On November 24, 2010, Horst was selected by Portland Timbers in the 2010 MLS Expansion Draft. Horst impressed during the Timbers' inaugural 2011 season and signed a new contract with the club on November 28, 2011.

On December 17, 2013, Horst was dealt to the Houston Dynamo in exchange for a 4th-round pick in the 2014 MLS SuperDraft. Due to an ankle injury to former Portland teammate Eric Brunner, Horst became a starter for Houston.

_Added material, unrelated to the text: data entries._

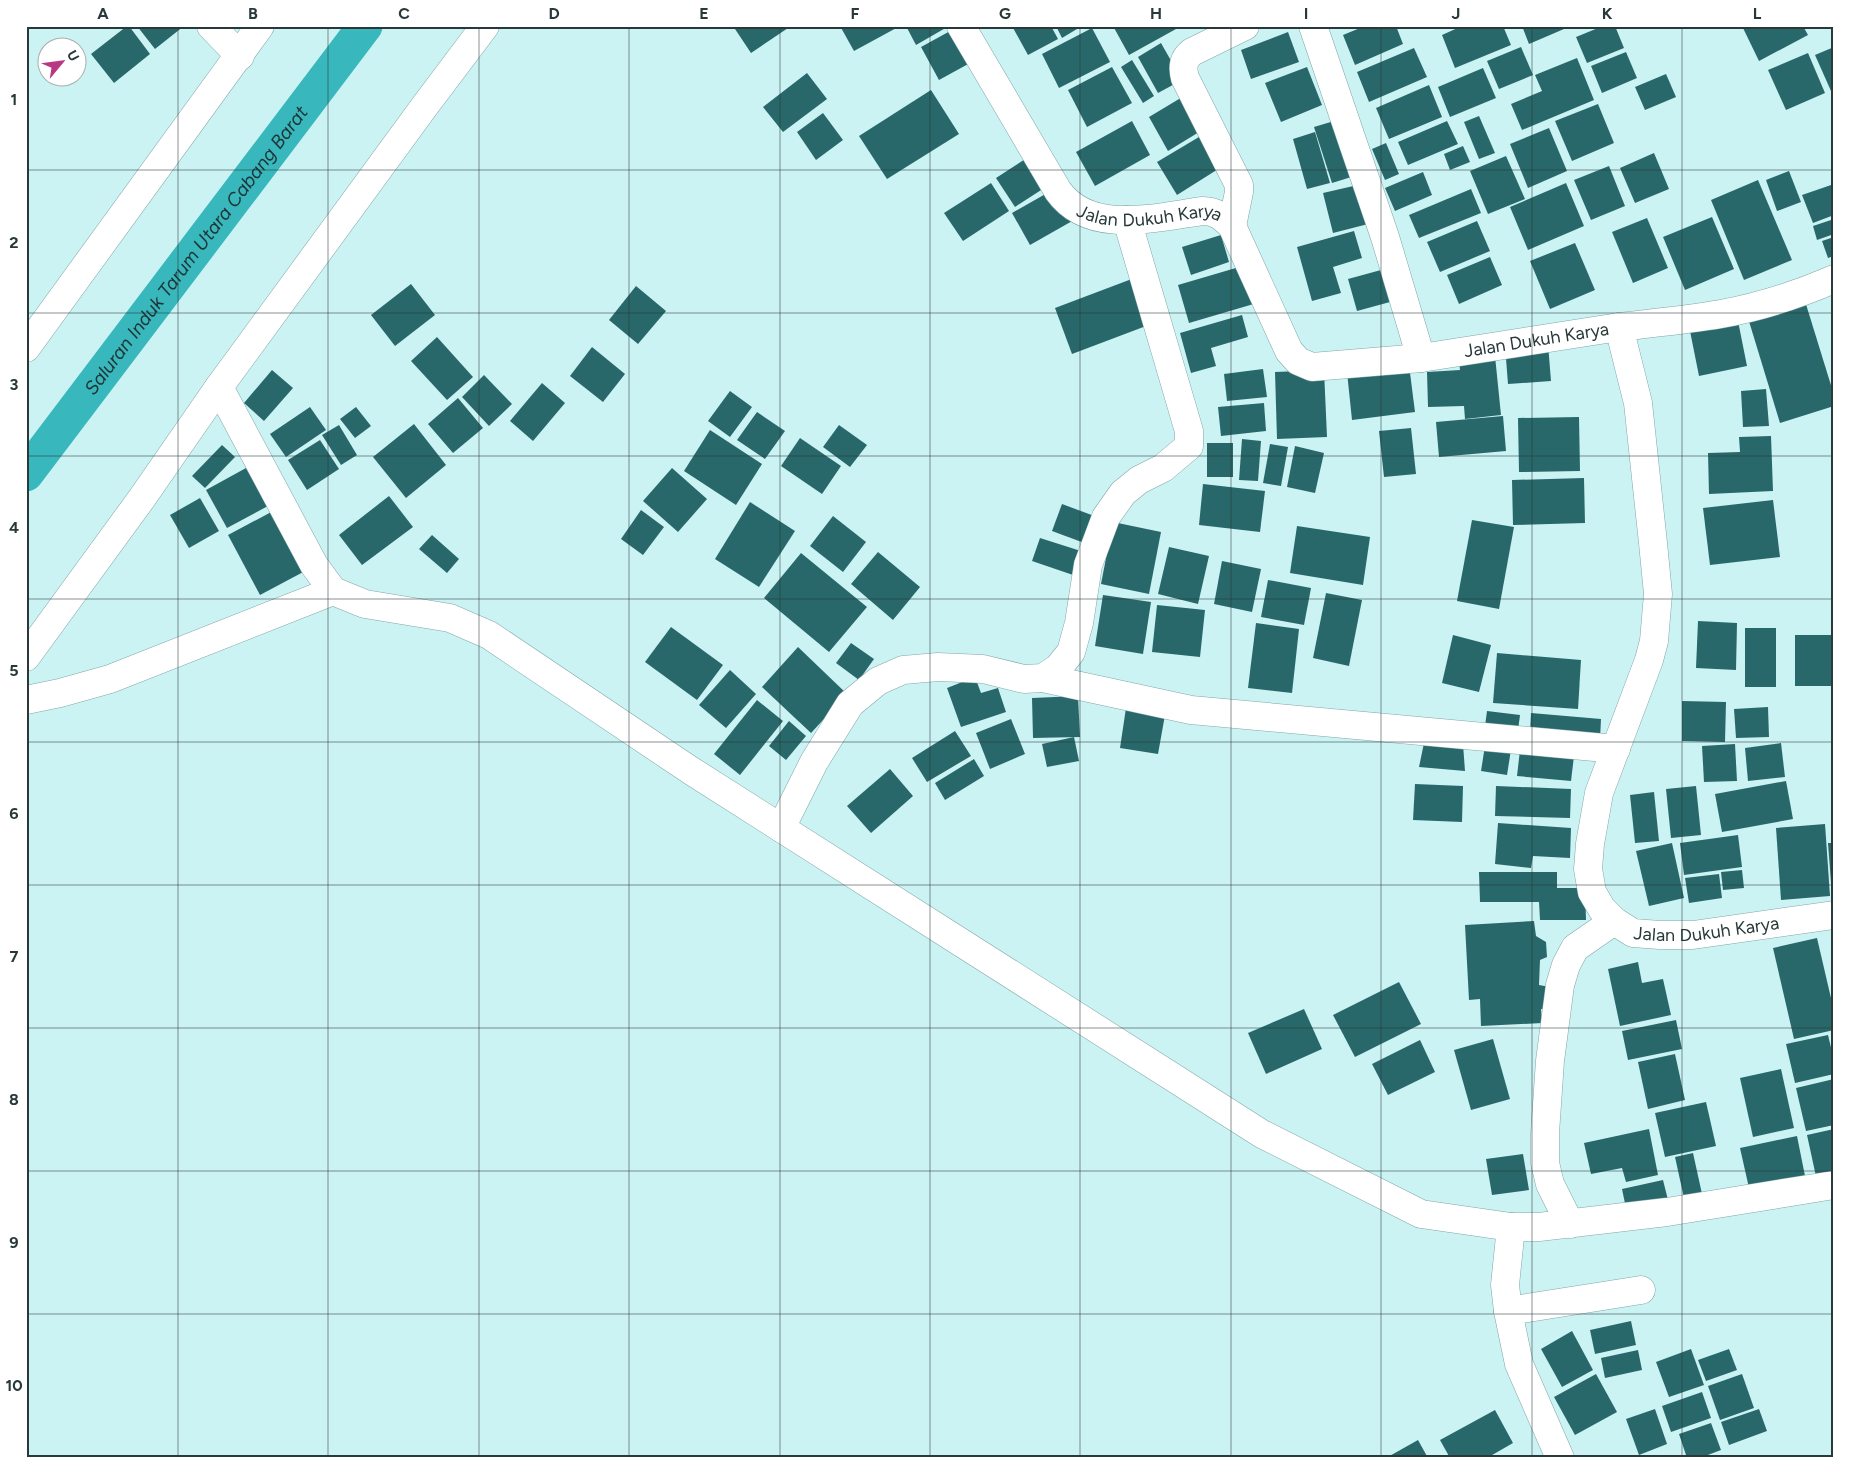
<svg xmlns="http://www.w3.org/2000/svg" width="1860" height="1484" font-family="Figtree,sans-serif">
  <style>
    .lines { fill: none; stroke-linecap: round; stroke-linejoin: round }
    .canal { stroke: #38b7bc; stroke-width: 35 }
    .building { fill: #28686b }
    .street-casing { stroke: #82a6a7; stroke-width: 29 }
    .street { stroke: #fff; stroke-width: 28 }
    .grid { fill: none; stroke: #293838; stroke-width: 1; stroke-opacity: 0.55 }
    .labels { text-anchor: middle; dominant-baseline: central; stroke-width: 5; stroke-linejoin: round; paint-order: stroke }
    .street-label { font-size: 18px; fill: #293838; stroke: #fff }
    .water-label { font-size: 19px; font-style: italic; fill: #1e3435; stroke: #fff }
    .neatline { fill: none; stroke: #293838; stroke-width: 2 }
    .grid-label { font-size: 16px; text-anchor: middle; font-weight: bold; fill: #293838 }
  </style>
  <rect width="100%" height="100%" fill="#ccf3f4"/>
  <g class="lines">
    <path class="canal" id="s1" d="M26 474 365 26"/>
  </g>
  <g class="building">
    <path d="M127 26H129L150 54 114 83 91 54Z"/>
    <path d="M137 26H184L155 49Z"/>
    <path d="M733 26H791L751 53Z"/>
    <path d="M840 26H900L854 51Z"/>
    <path d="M906 26H949L916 45Z"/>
    <path d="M1012 26H1051L1058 39 1028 55Z"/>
    <path d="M1056 26H1082L1062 38Z"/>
    <path d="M1113 26H1174L1176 29 1129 55Z"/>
    <path d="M1365 26H1396L1403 44 1355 65 1343 35Z"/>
    <path d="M1462 26H1503L1511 45 1455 68 1442 35Z"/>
    <path d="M1522 26H1571L1529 44Z"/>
    <path d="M1603 26H1615L1624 48 1587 63 1576 37Z"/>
    <path d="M1746 26H1803L1808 35 1759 61 1743 28Z"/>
    <path d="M1092 28 1110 62 1059 88 1042 54Z"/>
    <path d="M952 30 970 63 939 80 921 47Z"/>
    <path d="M1288 32 1299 62 1251 79 1241 50Z"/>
    <path d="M1161 43 1182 80 1158 93 1138 57Z"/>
    <path d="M1521 47 1533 75 1499 89 1487 61Z"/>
    <path d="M1834 47V89L1831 91 1815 55Z"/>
    <path d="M1414 48 1427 77 1369 102 1357 72Z"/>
    <path d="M1626 52 1637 78 1602 93 1591 66Z"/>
    <path d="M1808 53 1825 93 1786 110 1768 70Z"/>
    <path d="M1577 58 1594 100 1522 130 1511 104 1542 91 1535 75Z"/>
    <path d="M1132 60 1154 96 1143 103 1121 67Z"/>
    <path d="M1112 67 1132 103 1087 127 1068 90Z"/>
    <path d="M1307 67 1322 105 1281 122 1265 83Z"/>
    <path d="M1483 68 1496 98 1450 117 1438 87Z"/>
    <path d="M807 73 827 99 783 132 763 107Z"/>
    <path d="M1666 74 1676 97 1645 110 1635 87Z"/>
    <path d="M1429 85 1442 117 1389 139 1376 108Z"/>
    <path d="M931 90 959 134 887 179 859 136Z"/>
    <path d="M1184 96 1204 129 1168 151 1149 117Z"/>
    <path d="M1598 104 1614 143 1572 161 1555 121Z"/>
    <path d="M823 113 843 140 816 160 797 132Z"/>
    <path d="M1479 116 1495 153 1479 159 1464 122Z"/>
    <path d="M1344 118 1361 174 1332 183 1314 127Z"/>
    <path d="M1132 121 1150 155 1095 186 1076 152Z"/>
    <path d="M1447 121 1458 144 1408 165 1398 142Z"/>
    <path d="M1549 128 1567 171 1528 188 1510 144Z"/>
    <path d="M1315 132 1330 183 1307 189 1293 139Z"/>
    <path d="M1204 134 1223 166 1177 195 1157 162Z"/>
    <path d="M1386 143 1399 174 1385 180 1372 149Z"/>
    <path d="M1463 146 1470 162 1450 170 1444 154Z"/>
    <path d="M1654 153 1669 189 1635 203 1620 168Z"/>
    <path d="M1033 154 1052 183 1015 207 996 178Z"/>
    <path d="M1506 156 1525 199 1488 214 1470 171Z"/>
    <path d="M1609 166 1625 206 1591 220 1574 180Z"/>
    <path d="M1789 171 1801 202 1777 211 1766 180Z"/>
    <path d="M1423 172 1432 195 1395 211 1385 188Z"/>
    <path d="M1758 180 1792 260 1744 280 1711 200Z"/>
    <path d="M991 183 1009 211 963 241 944 213Z"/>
    <path d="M1566 183 1584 226 1528 250 1510 207Z"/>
    <path d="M1362 184 1372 223 1333 233 1323 193Z"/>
    <path d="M1834 184V215L1813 223 1802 195Z"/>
    <path d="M1056 188 1074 220 1030 245 1012 213Z"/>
    <path d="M1471 189 1481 213 1419 238 1409 215Z"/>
    <path d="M1712 217 1734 269 1685 290 1663 237Z"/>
    <path d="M1647 218 1668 268 1633 283 1612 232Z"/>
    <path d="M1834 219V234L1817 240 1813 226Z"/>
    <path d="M1477 221 1490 251 1440 272 1427 242Z"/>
    <path d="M1354 231 1362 258 1333 267 1341 293 1312 301 1297 247Z"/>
    <path d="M1221 235 1229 262 1191 275 1182 247Z"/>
    <path d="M1834 237V256L1828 258 1822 241Z"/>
    <path d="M1575 243 1595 290 1550 309 1530 261Z"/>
    <path d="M1490 257 1502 285 1459 304 1447 275Z"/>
    <path d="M1246 265 1257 303 1189 323 1178 285Z"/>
    <path d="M1392 267 1401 299 1357 311 1348 279Z"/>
    <path d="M1137 277 1154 323 1072 354 1055 308Z"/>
    <path d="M411 284 435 315 395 346 371 315Z"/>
    <path d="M636 286 666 311 638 344 609 320Z"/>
    <path d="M1805 301 1834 395V406L1780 423 1748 318Z"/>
    <path d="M1242 315 1248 337 1211 348 1216 366 1191 373 1180 333Z"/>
    <path d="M1738 321 1747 366 1699 376 1690 331Z"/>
    <path d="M437 337 473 377 447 400 411 361Z"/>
    <path d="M1548 344 1551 381 1508 384 1505 346Z"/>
    <path d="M592 347 625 374 603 402 570 376Z"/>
    <path d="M1495 356 1501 415 1465 419 1464 406 1428 407 1427 372 1460 370 1459 360Z"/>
    <path d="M1409 365 1415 412 1352 420 1347 372Z"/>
    <path d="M1263 369 1267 397 1227 401 1224 374Z"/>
    <path d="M272 370 293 388 264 421 244 403Z"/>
    <path d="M1324 370 1327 437 1277 439 1275 372Z"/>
    <path d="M484 375 512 404 489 426 462 397Z"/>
    <path d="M542 383 565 403 533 441 510 421Z"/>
    <path d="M1766 389 1769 426 1743 427 1741 391Z"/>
    <path d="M730 391 752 407 730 437 708 421Z"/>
    <path d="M458 398 483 428 453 453 428 424Z"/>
    <path d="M1264 403 1266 431 1221 436 1218 407Z"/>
    <path d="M310 407 326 430 286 457 270 434Z"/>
    <path d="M356 407 371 426 355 438 340 419Z"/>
    <path d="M757 412 785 431 765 459 737 440Z"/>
    <path d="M1503 416 1506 451 1439 457 1436 422Z"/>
    <path d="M1579 417 1580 471 1519 472 1518 418Z"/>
    <path d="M414 424 446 465 406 498 373 457Z"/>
    <path d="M339 425 357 455 341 465 322 435Z"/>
    <path d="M839 425 867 445 850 467 823 447Z"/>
    <path d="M1411 428 1416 474 1384 477 1379 431Z"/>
    <path d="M710 430 762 464 736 505 684 471Z"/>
    <path d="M1771 436 1773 491 1709 494 1708 453 1740 452 1739 437Z"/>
    <path d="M800 438 841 466 822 494 781 466Z"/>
    <path d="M1242 439 1261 441 1258 481 1239 480Z"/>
    <path d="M320 440 339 469 307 490 288 460Z"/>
    <rect x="1207" y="443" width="26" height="34"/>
    <path d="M1270 444 1288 447 1281 486 1263 483Z"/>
    <path d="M222 445 235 457 205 488 192 476Z"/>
    <path d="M1295 446 1324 453 1315 493 1287 487Z"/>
    <path d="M246 468 268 506 227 528 206 490Z"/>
    <path d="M672 468 707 499 678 532 643 501Z"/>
    <path d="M1584 478 1585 523 1513 525 1512 480Z"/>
    <path d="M1203 484 1265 491 1260 532 1199 525Z"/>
    <path d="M389 496 413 527 362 565 339 535Z"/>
    <path d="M200 498 219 531 189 548 170 515Z"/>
    <path d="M1773 500 1780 557 1710 565 1703 508Z"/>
    <path d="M750 502 795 531 759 587 715 559Z"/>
    <path d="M1062 504 1097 517 1087 544 1052 531Z"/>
    <path d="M275 510 307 570 260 595 228 535Z"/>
    <path d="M641 510 664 527 643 555 621 539Z"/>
    <path d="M833 516 866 542 843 572 810 546Z"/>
    <path d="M1472 520 1514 527 1499 609 1457 601Z"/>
    <path d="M1113 522 1161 532 1149 594 1101 584Z"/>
    <path d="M1297 526 1370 537 1363 585 1290 573Z"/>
    <path d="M432 535 459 559 447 573 419 549Z"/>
    <path d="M1040 538 1084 552 1076 576 1032 561Z"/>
    <path d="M1169 547 1209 556 1198 604 1158 594Z"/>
    <path d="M878 552 920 587 893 620 851 584Z"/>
    <path d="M801 553 867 607 829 652 764 598Z"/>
    <path d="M1222 561 1261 569 1252 612 1214 604Z"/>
    <path d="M1268 580 1311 588 1304 625 1261 617Z"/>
    <path d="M1326 593 1362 600 1349 666 1313 658Z"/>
    <path d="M1103 595 1151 602 1143 654 1095 646Z"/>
    <path d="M1157 605 1205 610 1200 657 1152 652Z"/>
    <path d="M1698 621 1737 623 1736 670 1696 668Z"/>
    <path d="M1256 623 1299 629 1292 693 1248 688Z"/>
    <path d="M671 627 723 665 697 700 645 662Z"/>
    <rect x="1745" y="628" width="31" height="59"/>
    <path d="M1453 635 1491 645 1479 692 1442 683Z"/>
    <rect x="1795" y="635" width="39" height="51"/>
    <path d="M851 643 874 659 859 680 836 663Z"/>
    <path d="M798 647 847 694 811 733 762 687Z"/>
    <path d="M1497 653 1581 660 1578 709 1493 703Z"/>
    <path d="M730 670 756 694 726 728 699 705Z"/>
    <path d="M975 677 981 693 998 688 1006 712 961 727 947 688Z"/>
    <path d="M1078 696 1080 737 1033 738 1032 698Z"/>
    <path d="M757 700 783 721 740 775 714 754Z"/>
    <path d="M1682 701 1726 702 1725 742 1682 741Z"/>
    <path d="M1768 707 1769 737 1736 738 1734 709Z"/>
    <path d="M1126 708 1165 715 1158 754 1120 748Z"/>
    <path d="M1487 711 1520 715 1517 738 1484 734Z"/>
    <path d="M1531 713 1601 719 1600 740 1530 734Z"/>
    <path d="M1011 719 1025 754 990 769 976 733Z"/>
    <path d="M789 721 806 736 786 760 769 746Z"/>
    <path d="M955 731 971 756 927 782 912 758Z"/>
    <path d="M1074 737 1079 761 1047 767 1042 744Z"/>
    <path d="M1486 739 1512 743 1507 775 1481 771Z"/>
    <path d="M1424 743 1463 744 1465 771 1419 767Z"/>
    <path d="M1781 743 1785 777 1748 781 1745 748Z"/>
    <path d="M1735 744 1737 781 1704 782 1702 746Z"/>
    <path d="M1520 750 1574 756 1571 781 1517 776Z"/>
    <path d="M974 759 984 776 945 800 935 783Z"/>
    <path d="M890 769 913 796 871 833 847 806Z"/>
    <path d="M1786 781 1793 819 1722 832 1715 794Z"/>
    <path d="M1415 784 1463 786 1462 822 1413 820Z"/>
    <path d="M1496 786 1571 789 1570 818 1495 816Z"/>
    <path d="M1696 786 1701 835 1671 838 1666 789Z"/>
    <path d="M1654 792 1659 841 1635 843 1630 795Z"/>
    <path d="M1498 823 1571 828 1570 858 1533 856 1531 868 1495 864Z"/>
    <path d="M1825 824 1830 896 1781 900 1776 828Z"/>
    <path d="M1738 835 1742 867 1684 875 1680 843Z"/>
    <path d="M1672 843 1684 898 1649 906 1636 851Z"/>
    <path d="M1828 843H1834V896H1832Z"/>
    <path d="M1742 870 1744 888 1723 890 1721 872Z"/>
    <path d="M1479 872H1557V888H1585L1586 920H1540L1539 902H1480Z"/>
    <path d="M1719 874 1722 898 1689 903 1685 878Z"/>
    <path d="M1534 921 1536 936 1546 942 1547 957 1540 960 1539 985 1550 987 1549 1009H1541L1542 1023 1481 1026 1480 999 1469 1000 1465 925Z"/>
    <path d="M1817 938 1834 1011V1030L1794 1039 1773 948Z"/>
    <path d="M1638 962 1642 983 1663 979 1671 1015 1620 1026 1608 969Z"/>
    <path d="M1399 982 1421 1024 1355 1057 1333 1015Z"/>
    <path d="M1304 1009 1322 1049 1266 1074 1248 1033Z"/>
    <path d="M1676 1020 1682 1049 1628 1060 1622 1031Z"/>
    <path d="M1828 1035 1834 1060V1074L1795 1083 1786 1044Z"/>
    <path d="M1493 1039 1510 1099 1471 1110 1454 1050Z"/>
    <path d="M1420 1040 1435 1072 1388 1095 1372 1064Z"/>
    <path d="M1675 1054 1685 1100 1648 1109 1638 1062Z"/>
    <path d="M1781 1069 1794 1128 1753 1137 1740 1078Z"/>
    <path d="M1834 1079V1125L1806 1131 1796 1088Z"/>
    <path d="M1706 1102 1716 1146 1665 1157 1655 1113Z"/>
    <path d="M1649 1129 1658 1175 1626 1182 1622 1168 1591 1174 1584 1143Z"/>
    <path d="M1834 1129V1177L1817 1181 1807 1135Z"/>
    <path d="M1797 1136 1805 1176 1749 1188 1740 1148Z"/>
    <path d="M1693 1153 1704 1203 1686 1207 1675 1157Z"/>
    <path d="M1523 1154 1529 1190 1492 1195 1486 1159Z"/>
    <path d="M1663 1180 1669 1204 1627 1213 1622 1189Z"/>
    <path d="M1631 1321 1636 1345 1595 1354 1590 1330Z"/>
    <path d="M1572 1331 1593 1370 1562 1387 1541 1349Z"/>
    <path d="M1691 1349 1704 1385 1669 1397 1656 1362Z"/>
    <path d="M1729 1349 1737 1370 1706 1381 1698 1360Z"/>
    <path d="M1638 1350 1642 1370 1605 1378 1601 1358Z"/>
    <path d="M1596 1374 1617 1412 1575 1435 1554 1397Z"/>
    <path d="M1742 1374 1754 1408 1720 1420 1708 1386Z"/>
    <path d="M1702 1392 1711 1418 1671 1432 1662 1406Z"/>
    <path d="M1655 1409 1667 1444 1639 1455 1626 1419Z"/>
    <path d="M1759 1409 1767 1431 1729 1445 1721 1422Z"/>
    <path d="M1495 1410 1513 1443 1487 1458H1450L1440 1440Z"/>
    <path d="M1711 1423 1721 1450 1700 1458H1687L1679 1434Z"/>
    <path d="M1418 1440 1428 1458H1386Z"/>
  </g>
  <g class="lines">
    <defs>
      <g id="street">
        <path d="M211 26 240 56"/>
        <path id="s2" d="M961 26 1058 191C1090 236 1156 217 1203 211 1216 211 1223 217 1232 226L1289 351 1298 361 1312 367 1421 358 1619 327 1638 403 1653 543 1658 594 1654 641 1649 660 1599 793 1590 844 1588 869 1592 892 1602 909 1614 921 1633 933 1660 935H1693L1834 915"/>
        <path d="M1313 26 1385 237 1421 358"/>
        <path d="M1232 226 1239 192V185L1185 78C1182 67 1183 59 1192 52L1245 26"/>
        <path d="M1619 327C1653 323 1687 320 1721 314 1760 307 1797 295 1834 279"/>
        <path d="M26 348 260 26"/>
        <path d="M219 387 314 565 333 591 365 604 450 618 489 635 690 770 1262 1134 1421 1214 1511 1227H1539L1667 1212 1834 1185"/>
        <path d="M26 657 142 498 219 387 424 107 485 26"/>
        <path d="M1043 678 1191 710 1616 749"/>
        <path d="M26 700 60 693 110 679 333 591"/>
        <path d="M781 828 814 762 850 704 878 681 903 670 938 667 983 669 1024 679 1043 678 1058 668 1071 652 1079 623 1088 565 1106 517 1123 493 1139 480 1163 468 1189 446V431L1127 220"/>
        <path d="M1570 1224 1550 1184 1545 1163V1133L1550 1061 1560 985 1566 965 1575 948 1614 921"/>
        <path d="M1511 1227 1505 1285 1508 1311 1519 1364 1560 1458"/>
        <path d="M1508 1311 1641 1290"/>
      </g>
    </defs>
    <use href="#street" class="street-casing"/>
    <use href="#street" class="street"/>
  </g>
  <path class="grid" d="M178 26V1458M328 26V1458M479 26V1458M629 26V1458M780 26V1458M930 26V1458M1080 26V1458M1231 26V1458M1381 26V1458M1532 26V1458M1682 26V1458M26 170H1834M26 313H1834M26 456H1834M26 599H1834M26 742H1834M26 885H1834M26 1028H1834M26 1171H1834M26 1314H1834"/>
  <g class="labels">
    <g class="street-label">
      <text stroke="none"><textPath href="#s2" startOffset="292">Jalan Dukuh Karya</textPath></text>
      <text stroke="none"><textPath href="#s2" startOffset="772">Jalan Dukuh Karya</textPath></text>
      <text stroke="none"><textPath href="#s2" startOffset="1568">Jalan Dukuh Karya</textPath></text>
    </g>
    <g class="water-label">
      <text stroke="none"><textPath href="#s1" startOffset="281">Saluran Induk Tarum Utara Cabang Barat</textPath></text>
    </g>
  </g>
  <rect width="1860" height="1484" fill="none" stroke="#ffffff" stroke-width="55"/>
  <g transform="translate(62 62) rotate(61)"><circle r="24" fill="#ffffff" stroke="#a9afaf"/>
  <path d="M0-4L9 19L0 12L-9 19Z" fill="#b93883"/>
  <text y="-8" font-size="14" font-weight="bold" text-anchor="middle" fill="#293838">U</text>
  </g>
  <rect x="28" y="28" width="1804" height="1428" class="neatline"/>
  <g class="grid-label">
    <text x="103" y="19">A</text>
    <text x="253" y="19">B</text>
    <text x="404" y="19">C</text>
    <text x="554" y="19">D</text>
    <text x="704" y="19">E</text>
    <text x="855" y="19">F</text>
    <text x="1005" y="19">G</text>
    <text x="1156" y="19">H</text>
    <text x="1306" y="19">I</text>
    <text x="1456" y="19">J</text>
    <text x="1607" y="19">K</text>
    <text x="1757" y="19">L</text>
    <text x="14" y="105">1</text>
    <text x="14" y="248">2</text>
    <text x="14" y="390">3</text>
    <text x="14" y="533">4</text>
    <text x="14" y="676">5</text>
    <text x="14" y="819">6</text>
    <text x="14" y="962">7</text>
    <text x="14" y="1105">8</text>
    <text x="14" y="1248">9</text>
    <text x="14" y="1391">10</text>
  </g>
</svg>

In January 2017, Horst resigned with Real Salt Lake as a free agent. Horst suffered a fully ruptured right Achilles tendon in late June 2018 that kept him sidelined for the remainder of the season. On December 5, 2018, Horst retired from professional soccer, with his contract option for the next season declined by the team due to circumstances around his age and injury history.

==Honors==
===Puerto Rico Islanders===
- USSF Division 2 Pro League Champions (1): 2010

===Post-career===
On October 27, 2024 Horst was inducted into the Pennsylvania Sports Hall of Fame beside his older sister and older brother.